Rund zweihundert Fakultätsmitglieder treten auf die majestätische Treppe der Low Library, die den Campus überblickt. Sie seien eine diverse Gruppe mit unterschiedlichsten politischen Meinungen, so stellen sich die Mitglieder der American Association of University Professors vor. Aber auf eines hätten sie sich geeinigt: «Wir verurteilen die Suspendierung von friedlich protestierenden Studenten aufs Schärfste.» Dass Präsidentin Shafik die Polizei aufs Gelände geholt habe, sei ein Tabubruch.

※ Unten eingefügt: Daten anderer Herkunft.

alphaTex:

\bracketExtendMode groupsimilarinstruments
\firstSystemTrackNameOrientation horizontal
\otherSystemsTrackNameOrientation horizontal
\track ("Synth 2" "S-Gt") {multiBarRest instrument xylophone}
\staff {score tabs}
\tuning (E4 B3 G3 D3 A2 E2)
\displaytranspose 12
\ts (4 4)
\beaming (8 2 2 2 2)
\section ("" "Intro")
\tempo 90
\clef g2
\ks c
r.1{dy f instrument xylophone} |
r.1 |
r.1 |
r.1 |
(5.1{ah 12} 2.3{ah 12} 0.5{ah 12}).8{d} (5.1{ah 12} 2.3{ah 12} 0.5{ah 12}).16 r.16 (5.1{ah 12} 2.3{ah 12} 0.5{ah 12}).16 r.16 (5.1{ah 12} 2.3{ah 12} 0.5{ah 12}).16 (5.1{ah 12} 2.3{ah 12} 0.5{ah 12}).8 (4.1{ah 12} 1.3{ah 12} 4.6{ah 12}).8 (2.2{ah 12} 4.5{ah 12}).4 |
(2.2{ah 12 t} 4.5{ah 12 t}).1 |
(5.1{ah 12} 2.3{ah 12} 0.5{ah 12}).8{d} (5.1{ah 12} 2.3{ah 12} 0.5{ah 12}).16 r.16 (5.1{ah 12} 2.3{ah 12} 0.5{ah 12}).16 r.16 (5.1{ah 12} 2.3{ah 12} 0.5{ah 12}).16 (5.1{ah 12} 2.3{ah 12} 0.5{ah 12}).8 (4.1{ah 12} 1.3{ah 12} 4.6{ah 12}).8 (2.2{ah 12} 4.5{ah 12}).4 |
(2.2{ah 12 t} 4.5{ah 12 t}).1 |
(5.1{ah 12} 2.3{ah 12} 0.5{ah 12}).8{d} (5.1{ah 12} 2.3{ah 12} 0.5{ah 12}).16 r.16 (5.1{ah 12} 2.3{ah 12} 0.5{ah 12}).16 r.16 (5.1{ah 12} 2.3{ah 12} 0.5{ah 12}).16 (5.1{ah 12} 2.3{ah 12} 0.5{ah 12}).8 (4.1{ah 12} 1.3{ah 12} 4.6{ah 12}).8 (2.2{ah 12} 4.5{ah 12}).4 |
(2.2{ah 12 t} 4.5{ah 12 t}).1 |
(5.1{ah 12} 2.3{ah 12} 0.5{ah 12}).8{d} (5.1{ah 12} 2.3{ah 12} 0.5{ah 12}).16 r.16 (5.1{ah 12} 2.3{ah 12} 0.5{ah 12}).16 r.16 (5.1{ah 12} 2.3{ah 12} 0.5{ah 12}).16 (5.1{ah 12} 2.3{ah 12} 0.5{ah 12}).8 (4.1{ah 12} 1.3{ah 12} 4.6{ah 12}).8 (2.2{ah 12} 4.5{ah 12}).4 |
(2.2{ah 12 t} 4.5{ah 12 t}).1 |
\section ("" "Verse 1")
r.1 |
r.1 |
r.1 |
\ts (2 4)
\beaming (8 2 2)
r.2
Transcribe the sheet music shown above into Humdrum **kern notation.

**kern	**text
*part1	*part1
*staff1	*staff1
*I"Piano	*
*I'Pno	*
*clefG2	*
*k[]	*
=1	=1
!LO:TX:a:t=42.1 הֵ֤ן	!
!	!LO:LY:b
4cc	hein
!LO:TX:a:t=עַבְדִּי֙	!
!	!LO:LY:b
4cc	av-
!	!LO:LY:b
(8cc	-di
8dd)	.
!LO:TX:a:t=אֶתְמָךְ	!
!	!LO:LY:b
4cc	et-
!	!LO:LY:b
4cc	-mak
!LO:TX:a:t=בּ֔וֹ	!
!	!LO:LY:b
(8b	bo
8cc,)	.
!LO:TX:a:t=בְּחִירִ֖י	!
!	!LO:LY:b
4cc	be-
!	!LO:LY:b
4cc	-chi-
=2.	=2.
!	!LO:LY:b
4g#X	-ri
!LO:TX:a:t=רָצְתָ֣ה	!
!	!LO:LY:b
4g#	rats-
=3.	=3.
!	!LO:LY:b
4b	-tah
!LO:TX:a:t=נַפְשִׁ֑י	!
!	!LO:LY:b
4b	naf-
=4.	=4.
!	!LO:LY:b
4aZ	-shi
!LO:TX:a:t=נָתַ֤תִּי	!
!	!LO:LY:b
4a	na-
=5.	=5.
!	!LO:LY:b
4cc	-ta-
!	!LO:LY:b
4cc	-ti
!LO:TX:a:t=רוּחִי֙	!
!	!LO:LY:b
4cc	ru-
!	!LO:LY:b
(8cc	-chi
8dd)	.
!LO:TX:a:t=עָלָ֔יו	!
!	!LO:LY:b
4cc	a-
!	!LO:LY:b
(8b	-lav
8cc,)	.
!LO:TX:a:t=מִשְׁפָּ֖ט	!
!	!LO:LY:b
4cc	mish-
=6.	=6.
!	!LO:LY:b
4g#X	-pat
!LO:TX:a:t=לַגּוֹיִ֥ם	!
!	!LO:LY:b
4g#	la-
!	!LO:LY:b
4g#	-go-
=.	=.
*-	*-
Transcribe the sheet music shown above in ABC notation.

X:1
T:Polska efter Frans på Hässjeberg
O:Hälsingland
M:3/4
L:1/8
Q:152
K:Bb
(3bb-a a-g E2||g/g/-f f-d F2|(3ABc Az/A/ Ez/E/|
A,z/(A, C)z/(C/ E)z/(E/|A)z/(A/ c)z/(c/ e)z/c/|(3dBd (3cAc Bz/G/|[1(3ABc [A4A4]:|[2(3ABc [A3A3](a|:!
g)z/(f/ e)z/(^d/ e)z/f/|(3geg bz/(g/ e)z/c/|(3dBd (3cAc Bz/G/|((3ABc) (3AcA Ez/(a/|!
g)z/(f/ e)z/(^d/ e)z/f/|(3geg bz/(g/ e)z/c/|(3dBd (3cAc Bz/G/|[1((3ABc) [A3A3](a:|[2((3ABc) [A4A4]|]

«Die Machtdemonstration war ein Zeichen von Schwäche», sagt Christopher Brown, ein Geschichtsprofessor, als er ans Mikrofon tritt. Und dann: «Sie hat das Privileg verwirkt, diese grosse Universität zu leiten.» Das Publikum antwortet mit tosendem Applaus.
Mit ihrem halbherzigen Vorgehen hat Minouche Shafik es geschafft, alle Seiten gegen sich aufzubringen. Man kann darüber streiten, ob ein studentisches Protestlager den Universitätsbetrieb gefährdet. Problematischer als die paar Dutzend Zelte sind in jedem Fall die lautstarken und gewaltverherrlichenden Parolen. Hier wird Shafik nicht darum herumkommen, zu definieren, wo für Columbia die Grenzen der freien Meinungsäusserung liegen, und diese auf dem Campus durchzusetzen, falls nötig mit dem universitätseigenen Sicherheitspersonal. Um die Situation in Nahost geht es bei dieser Diskussion schon lange nicht mehr.